L'incidente si è verificato durante un "Freedom Quiz 2026" organizzato per gli studenti delle scuole elementari inferiori nelle scuole di Kasaragod, Kumbla e Manjeswaram il 6 agosto 2026. S. Pallathadukka a Kumbla, è stato sospeso in attesa di un'inchiesta dopo essere stato identificato come la persona che ha preparato il questionario.
Secondo il Direttore dell'istruzione generale (DGE), la domanda è stata ritenuta diffondere un'impressione fuorviante ed è stata considerata una violazione molto grave dell'integrità accademica.
Il leader dell'opposizione, Pinarayi Vijayan, ha accusato il governo del Fronte democratico unito (UDF) guidato dal Congresso di permettere all'RSS di influenzare le giovani menti attraverso un'ideologia nazionalista divisiva. Ha affermato che il governo non è riuscito a impedire l'inclusione di una domanda politicamente carica che avrebbe sbiancato il ruolo di Savarkar nella lotta per la libertà. Vijayan ha inoltre affermato che il governo ha permesso al Sangh Parivar di riscrivere la storia del movimento di libertà da una prospettiva maggioritaria indù.
Le organizzazioni studentesche come la Students' Federation of India (SFI) e la Muslim Students Federation (MSF) hanno chiesto un'inchiesta sulle circostanze che hanno portato all'inclusione della domanda nel quiz. Hanno chiesto chi ha preparato e approvato il questionario, sottolineando la necessità di trasparenza nel processo. Il segretario di stato della SFI, PS Sanjeev, ha criticato il governo UDF, affermando che stava tentando di creare un ruolo per il Sangh Parivar nella lotta per la libertà, nonostante il loro storico tradimento del movimento. Ha sottolineato che figure come Savarkar avevano scritto molteplici lettere di scusa agli inglesi e non erano partecipanti effettivi alla lotta per la libertà.

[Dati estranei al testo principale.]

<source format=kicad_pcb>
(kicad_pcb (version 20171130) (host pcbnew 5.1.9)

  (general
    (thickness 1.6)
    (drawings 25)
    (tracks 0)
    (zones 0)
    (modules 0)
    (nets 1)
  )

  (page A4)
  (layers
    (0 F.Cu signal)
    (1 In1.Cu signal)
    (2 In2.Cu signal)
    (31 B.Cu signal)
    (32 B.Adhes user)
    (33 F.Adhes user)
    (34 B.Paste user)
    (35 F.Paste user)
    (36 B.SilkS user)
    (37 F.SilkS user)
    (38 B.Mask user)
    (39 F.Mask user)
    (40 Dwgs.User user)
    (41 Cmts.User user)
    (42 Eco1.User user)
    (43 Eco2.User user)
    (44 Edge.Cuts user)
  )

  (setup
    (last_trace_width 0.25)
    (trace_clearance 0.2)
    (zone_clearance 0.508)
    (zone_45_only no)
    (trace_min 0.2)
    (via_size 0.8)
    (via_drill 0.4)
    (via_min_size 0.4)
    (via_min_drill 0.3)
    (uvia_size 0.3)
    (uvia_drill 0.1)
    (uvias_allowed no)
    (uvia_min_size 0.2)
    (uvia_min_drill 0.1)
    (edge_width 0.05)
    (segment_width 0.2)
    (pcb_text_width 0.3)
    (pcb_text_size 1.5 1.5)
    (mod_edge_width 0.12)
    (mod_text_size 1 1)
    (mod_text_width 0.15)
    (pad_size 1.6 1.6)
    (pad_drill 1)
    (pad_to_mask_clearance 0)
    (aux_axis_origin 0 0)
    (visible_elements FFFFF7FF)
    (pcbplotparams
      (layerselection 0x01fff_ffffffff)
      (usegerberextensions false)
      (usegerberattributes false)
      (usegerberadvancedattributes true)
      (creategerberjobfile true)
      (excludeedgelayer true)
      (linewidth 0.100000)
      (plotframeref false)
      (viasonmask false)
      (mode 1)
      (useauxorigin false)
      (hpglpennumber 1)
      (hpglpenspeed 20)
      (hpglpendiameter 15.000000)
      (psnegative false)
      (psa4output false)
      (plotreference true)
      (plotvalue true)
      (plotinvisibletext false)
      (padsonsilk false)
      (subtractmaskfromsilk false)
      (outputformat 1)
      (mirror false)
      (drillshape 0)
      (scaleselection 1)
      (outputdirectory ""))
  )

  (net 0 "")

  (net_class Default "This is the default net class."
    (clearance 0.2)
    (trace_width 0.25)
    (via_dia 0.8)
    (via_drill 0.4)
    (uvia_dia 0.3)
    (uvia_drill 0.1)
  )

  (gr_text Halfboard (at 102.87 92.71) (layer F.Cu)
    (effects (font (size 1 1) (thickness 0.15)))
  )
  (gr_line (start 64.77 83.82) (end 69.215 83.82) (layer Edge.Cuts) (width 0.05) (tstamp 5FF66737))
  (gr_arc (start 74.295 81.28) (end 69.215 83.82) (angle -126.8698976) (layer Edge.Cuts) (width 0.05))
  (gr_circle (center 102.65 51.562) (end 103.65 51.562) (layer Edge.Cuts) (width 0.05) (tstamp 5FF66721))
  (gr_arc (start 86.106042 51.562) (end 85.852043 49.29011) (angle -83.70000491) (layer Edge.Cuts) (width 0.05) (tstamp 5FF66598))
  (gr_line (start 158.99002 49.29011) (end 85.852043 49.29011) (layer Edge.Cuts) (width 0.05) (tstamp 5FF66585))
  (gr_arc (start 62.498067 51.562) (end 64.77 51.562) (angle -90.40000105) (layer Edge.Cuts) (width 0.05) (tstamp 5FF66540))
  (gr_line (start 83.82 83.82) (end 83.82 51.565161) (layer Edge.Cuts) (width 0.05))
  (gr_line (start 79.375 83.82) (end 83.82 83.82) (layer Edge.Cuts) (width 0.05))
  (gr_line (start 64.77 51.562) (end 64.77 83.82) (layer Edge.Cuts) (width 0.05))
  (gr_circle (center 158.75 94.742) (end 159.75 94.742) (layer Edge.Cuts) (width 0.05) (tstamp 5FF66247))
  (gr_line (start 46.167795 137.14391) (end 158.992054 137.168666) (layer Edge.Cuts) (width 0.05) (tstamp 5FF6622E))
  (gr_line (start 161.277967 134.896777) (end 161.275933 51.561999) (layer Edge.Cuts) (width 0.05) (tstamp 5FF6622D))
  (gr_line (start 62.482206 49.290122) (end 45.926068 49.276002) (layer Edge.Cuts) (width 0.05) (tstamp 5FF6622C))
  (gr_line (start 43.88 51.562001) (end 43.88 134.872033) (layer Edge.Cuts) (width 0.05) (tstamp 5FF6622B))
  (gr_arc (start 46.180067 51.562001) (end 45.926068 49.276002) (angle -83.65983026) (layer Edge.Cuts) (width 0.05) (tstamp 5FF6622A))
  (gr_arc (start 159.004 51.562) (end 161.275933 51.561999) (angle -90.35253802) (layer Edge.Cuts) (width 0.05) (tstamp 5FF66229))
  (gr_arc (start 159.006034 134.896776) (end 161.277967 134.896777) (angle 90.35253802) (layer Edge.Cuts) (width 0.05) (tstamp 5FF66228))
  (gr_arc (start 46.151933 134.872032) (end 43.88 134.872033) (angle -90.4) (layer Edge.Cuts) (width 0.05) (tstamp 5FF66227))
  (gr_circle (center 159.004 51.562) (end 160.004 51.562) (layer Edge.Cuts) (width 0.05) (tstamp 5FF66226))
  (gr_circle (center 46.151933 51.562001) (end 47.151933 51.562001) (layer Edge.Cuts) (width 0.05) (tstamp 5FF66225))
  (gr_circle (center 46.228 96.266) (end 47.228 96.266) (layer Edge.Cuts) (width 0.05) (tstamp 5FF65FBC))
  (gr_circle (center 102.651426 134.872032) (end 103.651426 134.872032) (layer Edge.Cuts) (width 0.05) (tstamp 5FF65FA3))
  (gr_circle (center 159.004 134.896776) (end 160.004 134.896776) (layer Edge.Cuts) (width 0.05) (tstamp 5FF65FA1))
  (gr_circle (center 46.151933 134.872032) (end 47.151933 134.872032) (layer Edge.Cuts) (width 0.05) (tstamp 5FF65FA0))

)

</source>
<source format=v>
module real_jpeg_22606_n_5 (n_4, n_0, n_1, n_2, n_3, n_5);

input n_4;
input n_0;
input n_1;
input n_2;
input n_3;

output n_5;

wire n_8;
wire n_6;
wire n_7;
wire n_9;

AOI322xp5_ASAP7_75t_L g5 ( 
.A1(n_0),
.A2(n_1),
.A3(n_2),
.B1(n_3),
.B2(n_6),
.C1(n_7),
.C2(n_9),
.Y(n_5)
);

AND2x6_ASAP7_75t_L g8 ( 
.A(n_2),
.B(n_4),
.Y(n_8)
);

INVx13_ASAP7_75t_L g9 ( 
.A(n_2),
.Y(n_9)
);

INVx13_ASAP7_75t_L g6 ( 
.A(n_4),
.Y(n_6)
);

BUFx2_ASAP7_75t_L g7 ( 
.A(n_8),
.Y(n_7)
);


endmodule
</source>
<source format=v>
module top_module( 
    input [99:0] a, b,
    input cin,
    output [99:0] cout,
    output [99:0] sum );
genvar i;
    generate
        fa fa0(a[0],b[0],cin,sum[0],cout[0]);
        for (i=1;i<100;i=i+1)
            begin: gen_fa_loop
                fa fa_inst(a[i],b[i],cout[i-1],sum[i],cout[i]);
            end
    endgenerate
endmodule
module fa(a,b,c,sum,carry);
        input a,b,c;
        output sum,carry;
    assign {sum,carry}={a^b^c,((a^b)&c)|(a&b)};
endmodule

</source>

Il ministro dell'Istruzione generale, N Samsudheen, ha risposto alla controversia annunciando che il DGE aveva sospeso Guru Prasad in attesa del risultato dell'inchiesta. L'ufficio del ministro ha dichiarato che la domanda era "storicamente imprecisa" e che né il Social Science Club né il Dipartimento dell'Istruzione generale avevano autorizzato la preparazione indipendente del quiz o la sua distribuzione alle scuole. La dichiarazione ha sottolineato che la persona responsabile dell'inclusione della domanda aveva una visione pregiudiziale e che sarebbe stata intrapresa un'azione rigorosa contro i responsabili.
La controversia ha visto anche una risposta del BJP, con il presidente dello stato Rajeev Chandrasekhar che ha difeso Savarkar come una figura importante nel movimento di indipendenza dell'India. Ha avvertito l'IUML (Indian Union Muslim League) di non interferire nelle questioni relative a Savarkar, affermando che il BJP non sarebbe rimasto in silenzio se il sistema educativo avesse tentato di alterare le narrazioni storiche. Chandrasekhar ha anche criticato il Congresso per aver messo da parte combattenti per la libertà come Subhas Chandra Bose e Sardar Patel nel suo ritratto della lotta per la libertà.

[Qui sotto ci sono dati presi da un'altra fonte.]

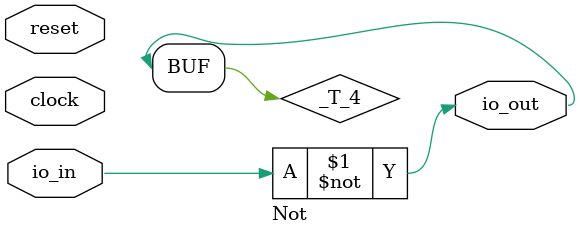
<source format=v>
`ifdef RANDOMIZE_GARBAGE_ASSIGN
`define RANDOMIZE
`endif
`ifdef RANDOMIZE_INVALID_ASSIGN
`define RANDOMIZE
`endif
`ifdef RANDOMIZE_REG_INIT
`define RANDOMIZE
`endif
`ifdef RANDOMIZE_MEM_INIT
`define RANDOMIZE
`endif

module Not(
  input   clock,
  input   reset,
  input   io_in,
  output  io_out
);
  wire  _T_4;
  assign _T_4 = ~ io_in;
  assign io_out = _T_4;
endmodule

</source>
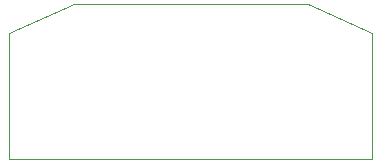
<source format=gbr>
%TF.GenerationSoftware,KiCad,Pcbnew,(5.1.10)-1*%
%TF.CreationDate,2021-10-08T16:04:22-07:00*%
%TF.ProjectId,Dsub_Bondpad_1Layer,44737562-5f42-46f6-9e64-7061645f314c,1*%
%TF.SameCoordinates,Original*%
%TF.FileFunction,Profile,NP*%
%FSLAX46Y46*%
G04 Gerber Fmt 4.6, Leading zero omitted, Abs format (unit mm)*
G04 Created by KiCad (PCBNEW (5.1.10)-1) date 2021-10-08 16:04:22*
%MOMM*%
%LPD*%
G01*
G04 APERTURE LIST*
%TA.AperFunction,Profile*%
%ADD10C,0.050000*%
%TD*%
G04 APERTURE END LIST*
D10*
X136144000Y-123825000D02*
X155956000Y-123825000D01*
X130683000Y-126365000D02*
X130683000Y-126238000D01*
X161417000Y-126365000D02*
X161417000Y-126238000D01*
X161417000Y-126238000D02*
X155956000Y-123825000D01*
X130683000Y-126238000D02*
X136144000Y-123825000D01*
X161417000Y-126365000D02*
X161417000Y-136906000D01*
X130683000Y-126365000D02*
X130683000Y-136906000D01*
X130683000Y-136906000D02*
X161417000Y-136906000D01*
M02*

</source>
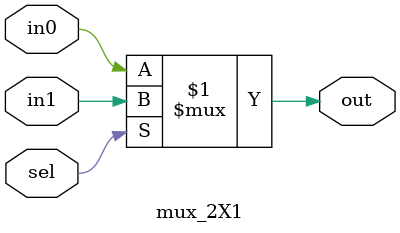
<source format=v>
module mux_2X1
#(
parameter DATA_WIDTH = 1
)
(
input [DATA_WIDTH-1:0] in0 ,
input [DATA_WIDTH-1:0] in1 ,
input sel ,
output [DATA_WIDTH-1:0] out
);

assign out = (sel)?in1:in0 ;

endmodule

</source>
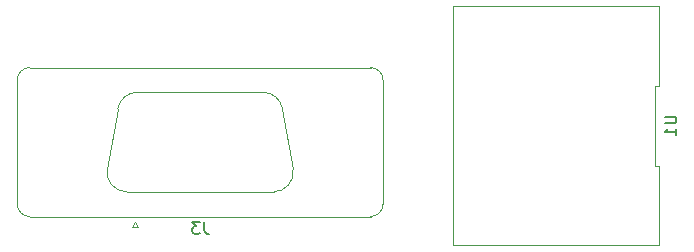
<source format=gbo>
G04 #@! TF.GenerationSoftware,KiCad,Pcbnew,(5.1.5-0)*
G04 #@! TF.CreationDate,2021-02-07T07:37:12-07:00*
G04 #@! TF.ProjectId,back_v4,6261636b-5f76-4342-9e6b-696361645f70,rev?*
G04 #@! TF.SameCoordinates,Original*
G04 #@! TF.FileFunction,Legend,Bot*
G04 #@! TF.FilePolarity,Positive*
%FSLAX46Y46*%
G04 Gerber Fmt 4.6, Leading zero omitted, Abs format (unit mm)*
G04 Created by KiCad (PCBNEW (5.1.5-0)) date 2021-02-07 07:37:12*
%MOMM*%
%LPD*%
G04 APERTURE LIST*
%ADD10C,0.120000*%
%ADD11C,0.150000*%
G04 APERTURE END LIST*
D10*
X173420000Y-112573333D02*
X173420000Y-119320000D01*
X173060000Y-112573333D02*
X173420000Y-112573333D01*
X173060000Y-105826667D02*
X173060000Y-112573333D01*
X173420000Y-105826667D02*
X173060000Y-105826667D01*
X173420000Y-99080000D02*
X173420000Y-105826667D01*
X155980000Y-99080000D02*
X173420000Y-99080000D01*
X155980000Y-119320000D02*
X155980000Y-99080000D01*
X173420000Y-119320000D02*
X155980000Y-119320000D01*
X126673530Y-112841744D02*
X127572798Y-107741744D01*
X142406470Y-112841744D02*
X141507202Y-107741744D01*
X129207579Y-106370000D02*
X139872421Y-106370000D01*
X128308311Y-114790000D02*
X140771689Y-114790000D01*
X129000000Y-117351325D02*
X128750000Y-117784338D01*
X129250000Y-117784338D02*
X129000000Y-117351325D01*
X128750000Y-117784338D02*
X129250000Y-117784338D01*
X119055000Y-105330000D02*
X119055000Y-115830000D01*
X148965000Y-104270000D02*
X120115000Y-104270000D01*
X150025000Y-115830000D02*
X150025000Y-105330000D01*
X120115000Y-116890000D02*
X148965000Y-116890000D01*
X141507202Y-107741744D02*
G75*
G03X139872421Y-106370000I-1634781J-288256D01*
G01*
X127572798Y-107741744D02*
G75*
G02X129207579Y-106370000I1634781J-288256D01*
G01*
X142406470Y-112841744D02*
G75*
G02X140771689Y-114790000I-1634781J-288256D01*
G01*
X126673530Y-112841744D02*
G75*
G03X128308311Y-114790000I1634781J-288256D01*
G01*
X148965000Y-104270000D02*
G75*
G02X150025000Y-105330000I0J-1060000D01*
G01*
X120115000Y-104270000D02*
G75*
G03X119055000Y-105330000I0J-1060000D01*
G01*
X150025000Y-115830000D02*
G75*
G02X148965000Y-116890000I-1060000J0D01*
G01*
X120115000Y-116890000D02*
G75*
G02X119055000Y-115830000I0J1060000D01*
G01*
D11*
X173872380Y-108438095D02*
X174681904Y-108438095D01*
X174777142Y-108485714D01*
X174824761Y-108533333D01*
X174872380Y-108628571D01*
X174872380Y-108819047D01*
X174824761Y-108914285D01*
X174777142Y-108961904D01*
X174681904Y-109009523D01*
X173872380Y-109009523D01*
X174872380Y-110009523D02*
X174872380Y-109438095D01*
X174872380Y-109723809D02*
X173872380Y-109723809D01*
X174015238Y-109628571D01*
X174110476Y-109533333D01*
X174158095Y-109438095D01*
X134873333Y-117342380D02*
X134873333Y-118056666D01*
X134920952Y-118199523D01*
X135016190Y-118294761D01*
X135159047Y-118342380D01*
X135254285Y-118342380D01*
X134492380Y-117342380D02*
X133873333Y-117342380D01*
X134206666Y-117723333D01*
X134063809Y-117723333D01*
X133968571Y-117770952D01*
X133920952Y-117818571D01*
X133873333Y-117913809D01*
X133873333Y-118151904D01*
X133920952Y-118247142D01*
X133968571Y-118294761D01*
X134063809Y-118342380D01*
X134349523Y-118342380D01*
X134444761Y-118294761D01*
X134492380Y-118247142D01*
M02*

</source>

Nel frattempo, il CPI (M) e le sue organizzazioni affiliate hanno continuato ad accusare il governo UDF di colludere con l'RSS per promuovere una versione distorta della storia tra gli studenti. L'ex ministro dell'istruzione generale V Sivankutty ha affermato che il governo stava cercando di "saffronare" il sistema educativo del Kerala e distorcere la storia della lotta per la libertà dell'India. Ha chiesto che il dipartimento dell'istruzione chiedesse scusa al pubblico e agli studenti colpiti dall'incidente.
Il ministero dell'istruzione ha ordinato alla DG di presentare un rapporto completo sull'incidente, compresi i ruoli svolti dalle persone coinvolte nell'organizzazione del quiz. Le tensioni politiche che circondano la questione non mostrano segni di attenuazione, con entrambe le fazioni di sinistra e di destra che competono per il controllo della narrazione intorno all'eredità storica dell'India.